- **DATA IN THIS EXERCISE**:

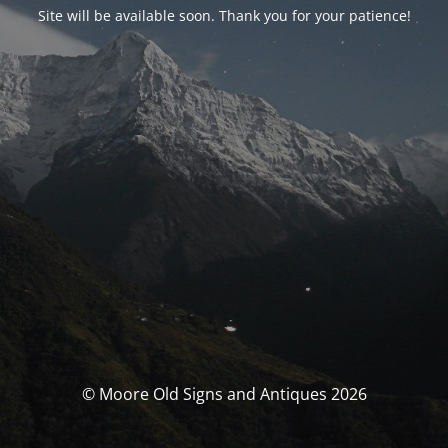
Site will be available soon. Thank you for your patience!
© Moore Old Signs and Antiques 2026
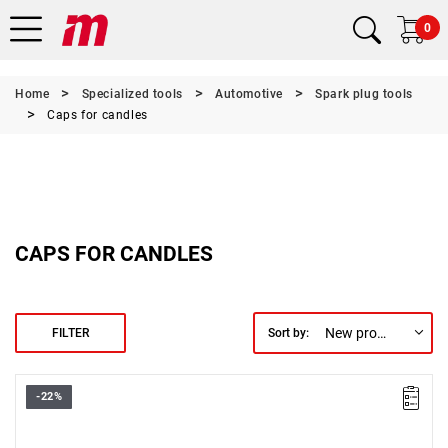
0
Home
Specialized tools
Automotive
Spark plug tools
Caps for candles
CAPS FOR CANDLES
New products first
FILTER
Sort by:
-22%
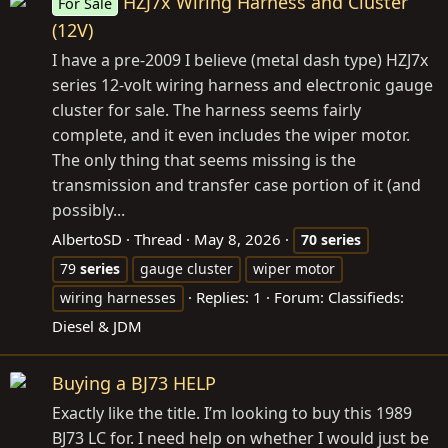
HZJ7x Wiring Harness and Cluster
For Sale
(12V)
I have a pre-2009 I believe (metal dash type) HZJ7x
series 12-volt wiring harness and electronic gauge
cluster for sale. The harness seems fairly
complete, and it even includes the wiper motor.
The only thing that seems missing is the
transmission and transfer case portion of it (and
possibly...
AlbertoSD
Thread
May 8, 2026
70
series
79
series
gauge cluster
wiper motor
Replies: 1
Forum:
Classifieds:
wiring harnesses
Diesel & JDM
Buying a BJ73 HELP
Exactly like the title. I’m looking to buy this 1989
BJ73 LC for. I need help on whether I would just be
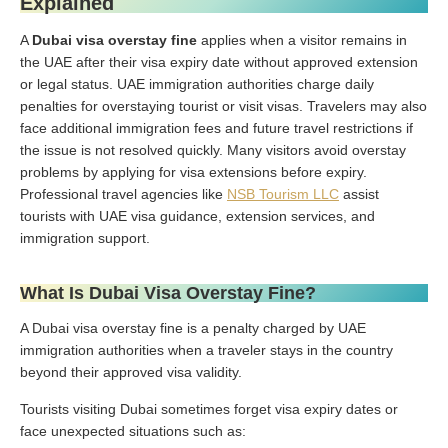
Explained
A
Dubai visa overstay fine
applies when a visitor remains in
the UAE after their visa expiry date without approved extension
or legal status. UAE immigration authorities charge daily
penalties for overstaying tourist or visit visas. Travelers may also
face additional immigration fees and future travel restrictions if
the issue is not resolved quickly. Many visitors avoid overstay
problems by applying for visa extensions before expiry.
Professional travel agencies like
NSB Tourism LLC
assist
tourists with UAE visa guidance, extension services, and
immigration support.
What Is Dubai Visa Overstay Fine?
A Dubai visa overstay fine is a penalty charged by UAE
immigration authorities when a traveler stays in the country
beyond their approved visa validity.
Tourists visiting Dubai sometimes forget visa expiry dates or
face unexpected situations such as:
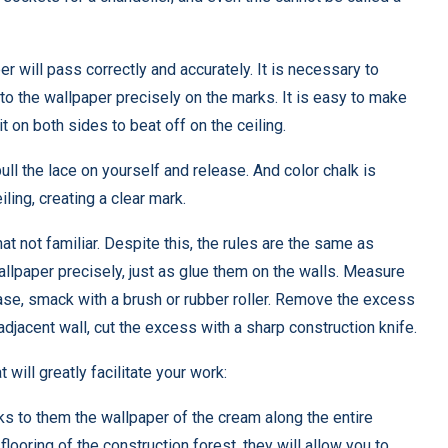
per will pass correctly and accurately. It is necessary to
t to the wallpaper precisely on the marks. It is easy to make
 it on both sides to beat off on the ceiling.
pull the lace on yourself and release. And color chalk is
ling, creating a clear mark.
not familiar. Despite this, the rules are the same as
wallpaper precisely, just as glue them on the walls. Measure
ase, smack with a brush or rubber roller. Remove the excess
adjacent wall, cut the excess with a sharp construction knife.
 will greatly facilitate your work:
nks to them the wallpaper of the cream along the entire
flooring of the construction forest, they will allow you to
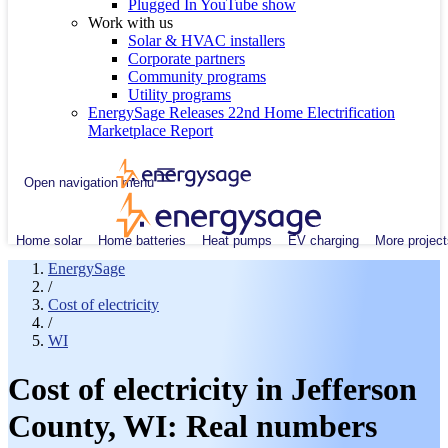
Plugged In YouTube show
Work with us
Solar & HVAC installers
Corporate partners
Community programs
Utility programs
EnergySage Releases 22nd Home Electrification
Marketplace Report
Open navigation menu
Home solar
Home batteries
Heat pumps
EV charging
More project
EnergySage
/
Cost of electricity
/
WI
Cost of electricity in Jefferson
County, WI: Real numbers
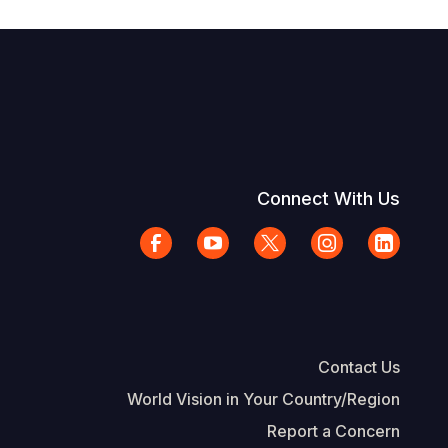
Connect With Us
Contact Us
World Vision in Your Country/Region
Report a Concern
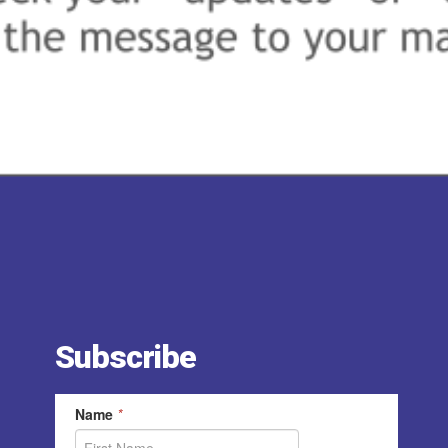
Subscribe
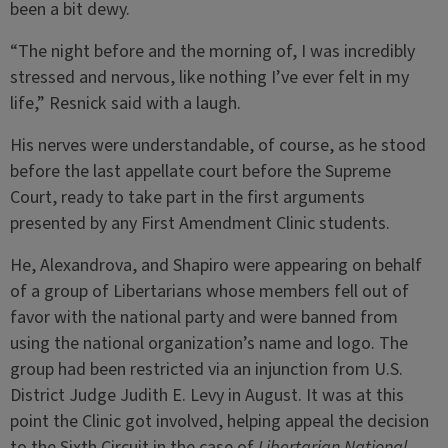
been a bit dewy.
“The night before and the morning of, I was incredibly
stressed and nervous, like nothing I’ve ever felt in my
life,” Resnick said with a laugh.
His nerves were understandable, of course, as he stood
before the last appellate court before the Supreme
Court, ready to take part in the first arguments
presented by any First Amendment Clinic students.
He, Alexandrova, and Shapiro were appearing on behalf
of a group of Libertarians whose members fell out of
favor with the national party and were banned from
using the national organization’s name and logo. The
group had been restricted via an injunction from U.S.
District Judge Judith E. Levy in August. It was at this
point the Clinic got involved, helping appeal the decision
to the Sixth Circuit in the case of
Libertarian National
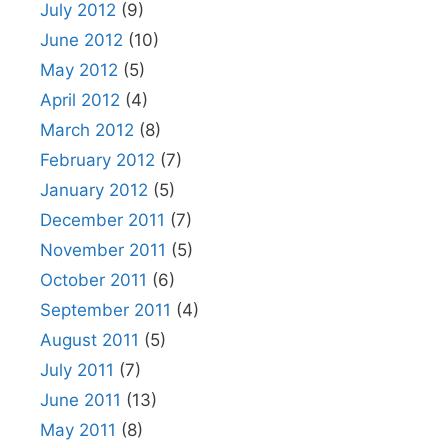
July 2012
(9)
June 2012
(10)
May 2012
(5)
April 2012
(4)
March 2012
(8)
February 2012
(7)
January 2012
(5)
December 2011
(7)
November 2011
(5)
October 2011
(6)
September 2011
(4)
August 2011
(5)
July 2011
(7)
June 2011
(13)
May 2011
(8)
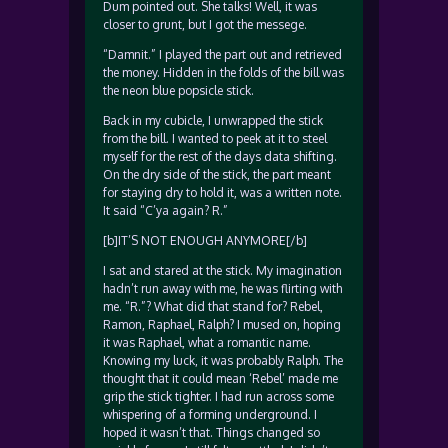
Dum pointed out. She talks! Well, it was
closer to grunt, but I got the messege.
“Damnit.” I played the part out and retrieved
the money. Hidden in the folds of the bill was
the neon blue popsicle stick.
Back in my cubicle, I unwrapped the stick
from the bill. I wanted to peek at it to steel
myself for the rest of the days data shifting.
On the dry side of the stick, the part meant
for staying dry to hold it, was a written note.
It said “C’ya again? R.”
[b]IT’S NOT ENOUGH ANYMORE[/b]
I sat and stared at the stick. My imagination
hadn’t run away with me, he was flirting with
me. “R.”? What did that stand for? Rebel,
Ramon, Raphael, Ralph? I mused on, hoping
it was Raphael, what a romantic name.
Knowing my luck, it was probably Ralph. The
thought that it could mean ‘Rebel’ made me
grip the stick tighter. I had run across some
whispering of a forming underground. I
hoped it wasn’t that. Things changed so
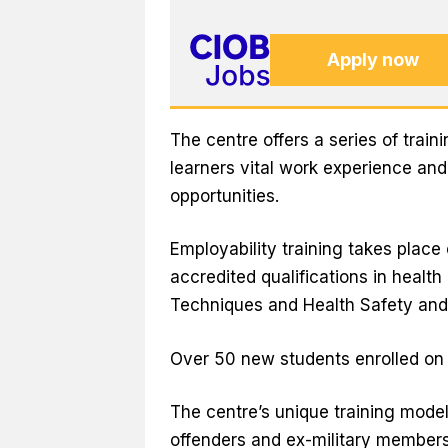
Apply now
The centre offers a series of trai
learners vital work experience an
opportunities.
Employability training takes place
accredited qualifications in health
Techniques and Health Safety and 
Over 50 new students enrolled on t
The centre’s unique training mode
offenders and ex-military members, 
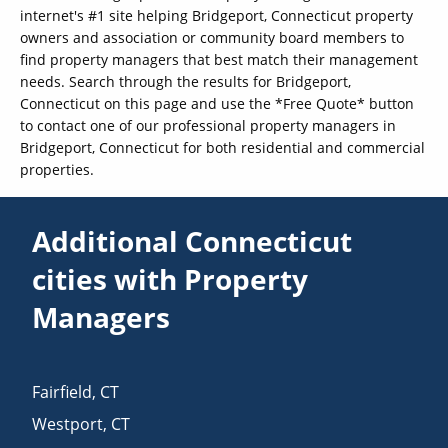
internet's #1 site helping Bridgeport, Connecticut property
owners and association or community board members to
find property managers that best match their management
needs. Search through the results for Bridgeport,
Connecticut on this page and use the *Free Quote* button
to contact one of our professional property managers in
Bridgeport, Connecticut for both residential and commercial
properties.
Additional Connecticut
cities with Property
Managers
Fairfield
,
CT
Westport
,
CT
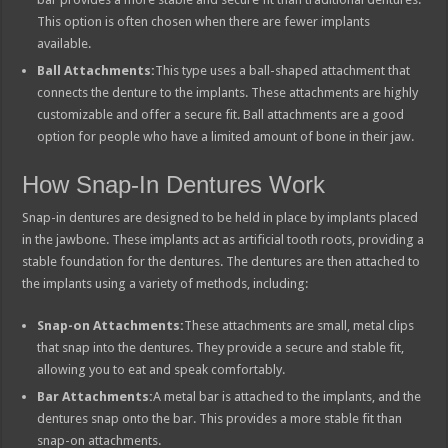
This option is often chosen when there are fewer implants
available.
Ball Attachments:
This type uses a ball-shaped attachment that
connects the denture to the implants. These attachments are highly
customizable and offer a secure fit. Ball attachments are a good
option for people who have a limited amount of bone in their jaw.
How Snap-In Dentures Work
Snap-in dentures are designed to be held in place by implants placed
in the jawbone. These implants act as artificial tooth roots, providing a
stable foundation for the dentures. The dentures are then attached to
the implants using a variety of methods, including:
Snap-on Attachments:
These attachments are small, metal clips
that snap into the dentures. They provide a secure and stable fit,
allowing you to eat and speak comfortably.
Bar Attachments:
A metal bar is attached to the implants, and the
dentures snap onto the bar. This provides a more stable fit than
snap-on attachments.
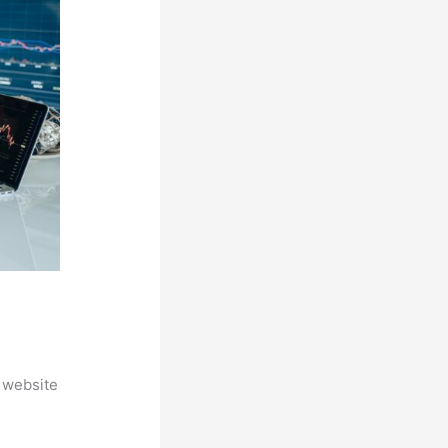
 website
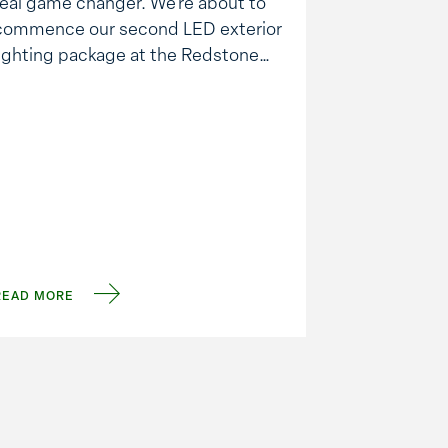
real game changer. We’re about to
commence our second LED exterior
lighting package at the Redstone
Arsenal and in the process should
achieve about a 70% energy
savings. Here is what we are seeing
across the board: There is less new
construction, but …
READ MORE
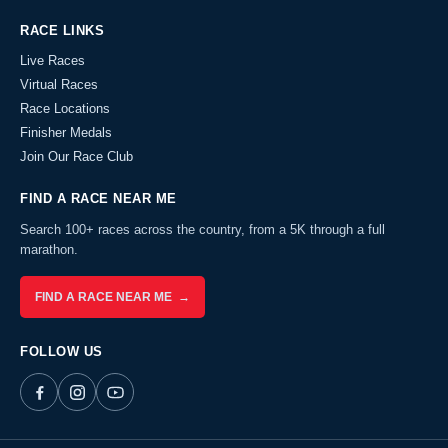
RACE LINKS
Live Races
Virtual Races
Race Locations
Finisher Medals
Join Our Race Club
FIND A RACE NEAR ME
Search 100+ races across the country, from a 5K through a full
marathon.
FIND A RACE NEAR ME →
FOLLOW US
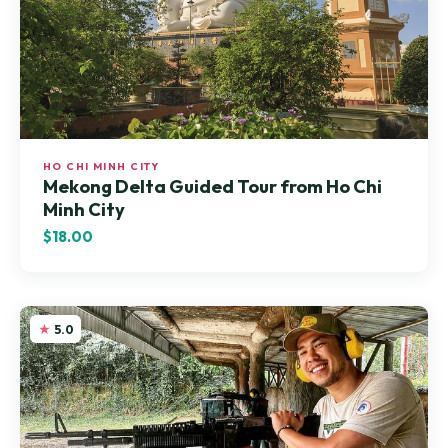
HO CHI MINH CITY
Mekong Delta Guided Tour from Ho Chi
Minh City
$18.00
5.0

- **DIRECTIONS**: Reproduce every line from the preceding data in which the word "before" can be found.

- **PROBLEM SOLUTION**:
problems by applying for visa extensions before expiry.
“The night before and the morning of, I was incredibly
before the last appellate court before the Supreme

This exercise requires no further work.